Another important advance that we had in conducting effective public policies on Mental Health and Chemical Dependency in Brazil was the creation of the unprecedented “National Police for the Prevention of Self-Mutilation and Suicide”, in 2019, through the publication of a Federal Law that began to regulate the theme. This new and unprecedented Public Policy brings several points of intersection with the “New National Policies on Mental Health and Drugs”. As we have already described above, unfortunately, due to problems in the treatment of patients with mental disorders and chemical dependence, Brazil was facing successive increases in suicide rates. Thus, the creation of a specific public policy to deal with the issue, along with the other actions described above, we also started to move forward to reverse the scenario of increased suicide in our country. In this context, the Federal Government created, in 2020, the National Policy Management Committee for the Prevention of Self-Mutilation and Suicide. Since then, in different Ministries, the Federal Government has taken concrete actions to prevent suicide in Brazil.
Since 2017, and especially since 2019, we have been working to implement public policies on Mental Health and Drugs, based on scientific evidence and good international practices, something unprecedented in Brazil, focusing on the real needs of patients and their families. and of the whole society.
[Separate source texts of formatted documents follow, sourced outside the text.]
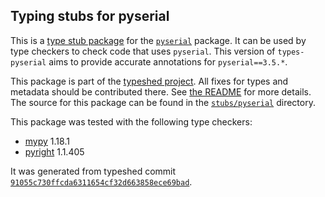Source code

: ## Typing stubs for pyserial

This is a [type stub package](https://typing.python.org/en/latest/tutorials/external_libraries.html)
for the [`pyserial`](https://github.com/pyserial/pyserial) package. It can be used by type checkers
to check code that uses `pyserial`. This version of
`types-pyserial` aims to provide accurate annotations for
`pyserial==3.5.*`.

This package is part of the [typeshed project](https://github.com/python/typeshed).
All fixes for types and metadata should be contributed there.
See [the README](https://github.com/python/typeshed/blob/main/README.md)
for more details. The source for this package can be found in the
[`stubs/pyserial`](https://github.com/python/typeshed/tree/main/stubs/pyserial)
directory.

This package was tested with the following type checkers:
* [mypy](https://github.com/python/mypy/) 1.18.1
* [pyright](https://github.com/microsoft/pyright) 1.1.405

It was generated from typeshed commit
[`91055c730ffcda6311654cf32d663858ece69bad`](https://github.com/python/typeshed/commit/91055c730ffcda6311654cf32d663858ece69bad).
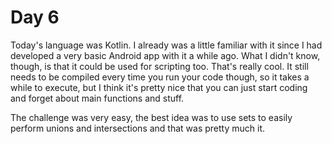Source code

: # Day 6
Today's language was Kotlin. I already was a little familiar with it since I had developed a very basic Android app with it a while ago. What I didn't know, though, is that it could be used for scripting too. That's really cool. It still needs to be compiled every time you run your code though, so it takes a while to execute, but I think it's pretty nice that you can just start coding and forget about main functions and stuff.

The challenge was very easy, the best idea was to use sets to easily perform unions and intersections and that was pretty much it.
It is worth mentioning that we are all against asylums, obviously! We do not defend, in the middle of 2022, models of care from the last century or before. We defend and work for ethical, welcoming, effective treatment and care based on the best scientific evidence.
This article presents all the paradigm shifts that we have brought to Public Policies on Mental Health and Drugs, in the last five years, and also draws attention to the concrete risk of setback, real setback, and not rhetorical, as anti-asylum militancy has propagated. The group responsible for the chaotic scenario we have inherited may return, at the risk of nullifying all the advances that have been made recently in Mental Health and Drug Policies. Thus, we can continue to progress, advance and reap good results, consolidating State Policies, or go into reverse gear, blindfolded, towards the abyss from which we are struggling to escape.